Erythronium americanum. Adder's Tongue.
Nat. Ord. — Liliaceae. Sex. Syst. — Hexandria Monogynia.
The Leaves and Root.
Description. — This plant, also known by the name of Dog's Tooth Violet, Yellow Snowdrop, Rattlesnake Violet, Yellow Erythronium, etc., is an indigenous, perennial, bulbous plant. The cormus is situated deep in the ground, is brown externally, white and solid internally, and from which arises a single, naked, slender scape, from three to four inches in hight, and two smooth, lanceolate, veinless leaves, nearly equal, about five inches long, one twice as wide as the other, of a dark brownish-green color, clouded with irregular brown or purplish spots, sheathing the scape with their base, and involute at the point, terminating in an obtuse, callous point.
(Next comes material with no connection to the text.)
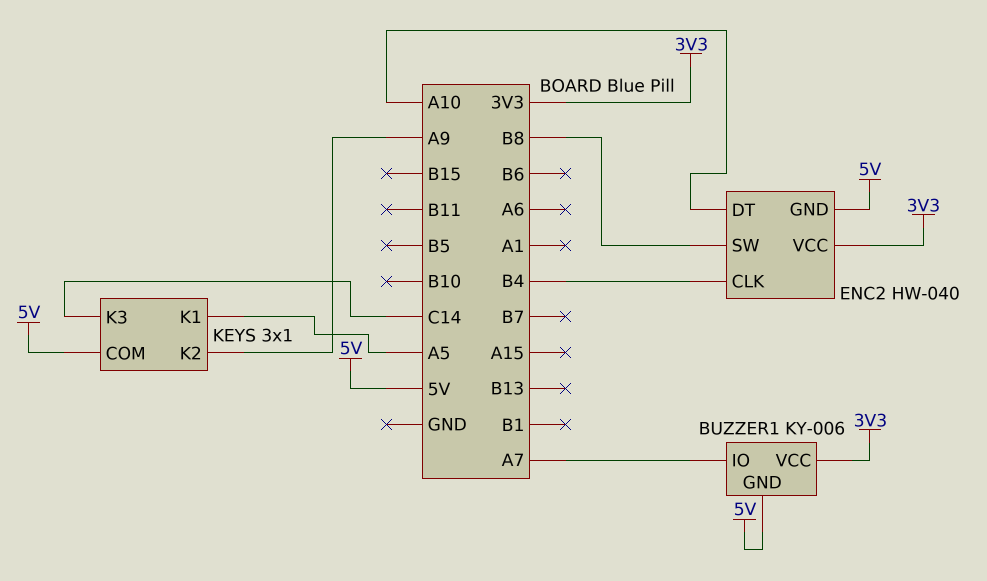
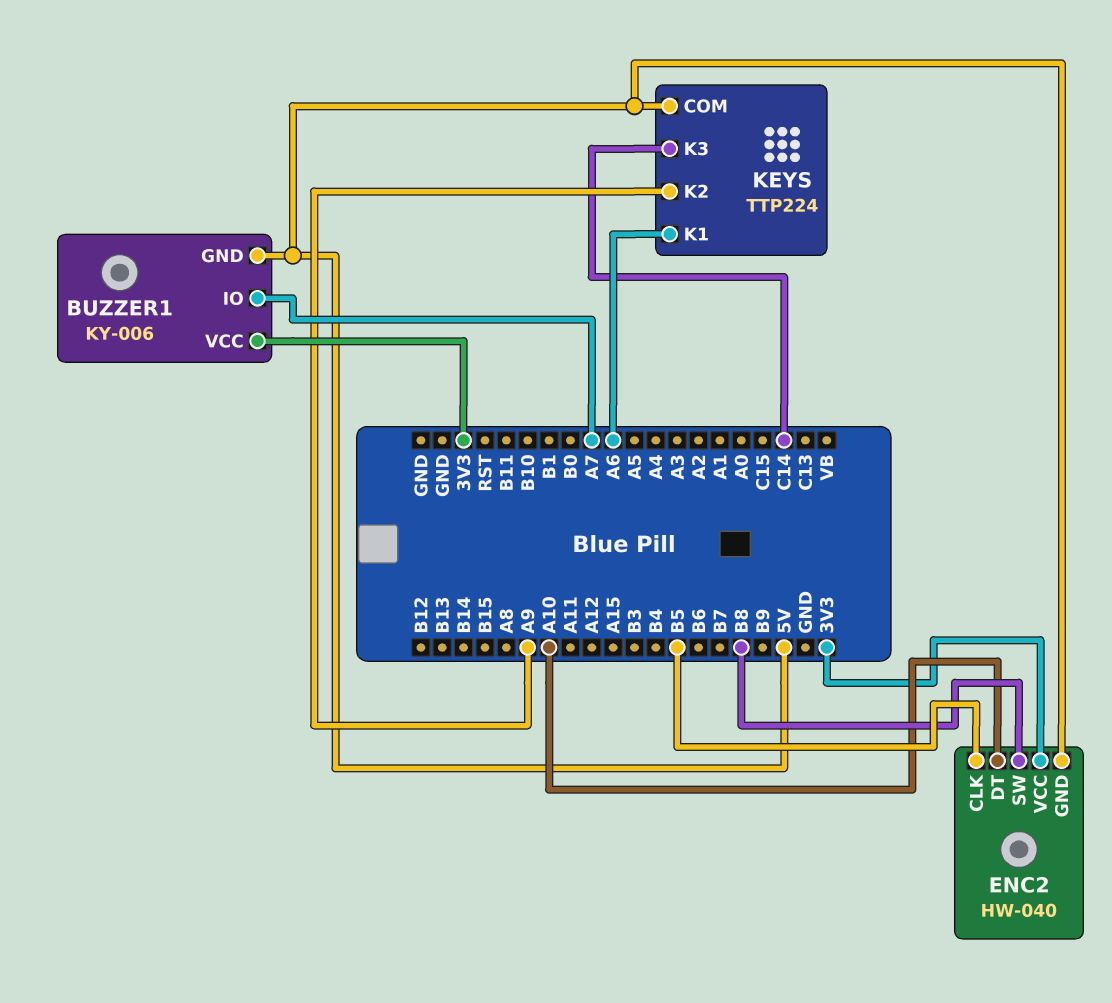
ENC2 pin CLK: B4 -> B5
KEYS: 3x1 -> TTP224
KEYS pin K1: A5 -> A6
The flower is solitary, drooping, yellow, expanded and revolute in the sunshine, but nearly closed at night and on cloudy days. Sepals and petals oblong-lanceolate, obtuse at the point; sepals partly crimson on the outside ; petals with an obscure tooth on each side near the base. Stamens six ; filaments flat ; anthers oblong-linear. Ovary obovate ; style club-shaped, longer than the stamens, three-lobed at top, and terminating in three, undivided stigmas. Capsule oblong-obovate, stipitate, three-valved ; seeds rather numerous, ovoid, with a loose membranaceous tip.
History. — This plant is a native of most parts of the United States, growing in shaded and somewhat moist situations, and flowering in April and May. The bulb and leaves are the parts used, and impart their virtues to water. The leaves are said to be more active than the root.
Properties and Uses. — Emetic, emollient, and antiscrofulous when fresh ; nutritive when dried. The fresh roots and leaves, simmered in milk, or the fresh leaves, bruised and applied as a poultice to scrofulous ulcers or tumors, together with a free internal use of an infusion of them, is highly recommended as a remedy for scrofula. The expressed juice of the plant, infused in cider, is reputed useful in dropsy, and for relieving hiccough, vomiting and hematemesis. Twenty-five grains of the fresh root, or forty of the recently-dried root, will operate as an emetic, though this result is sometimes uncertain.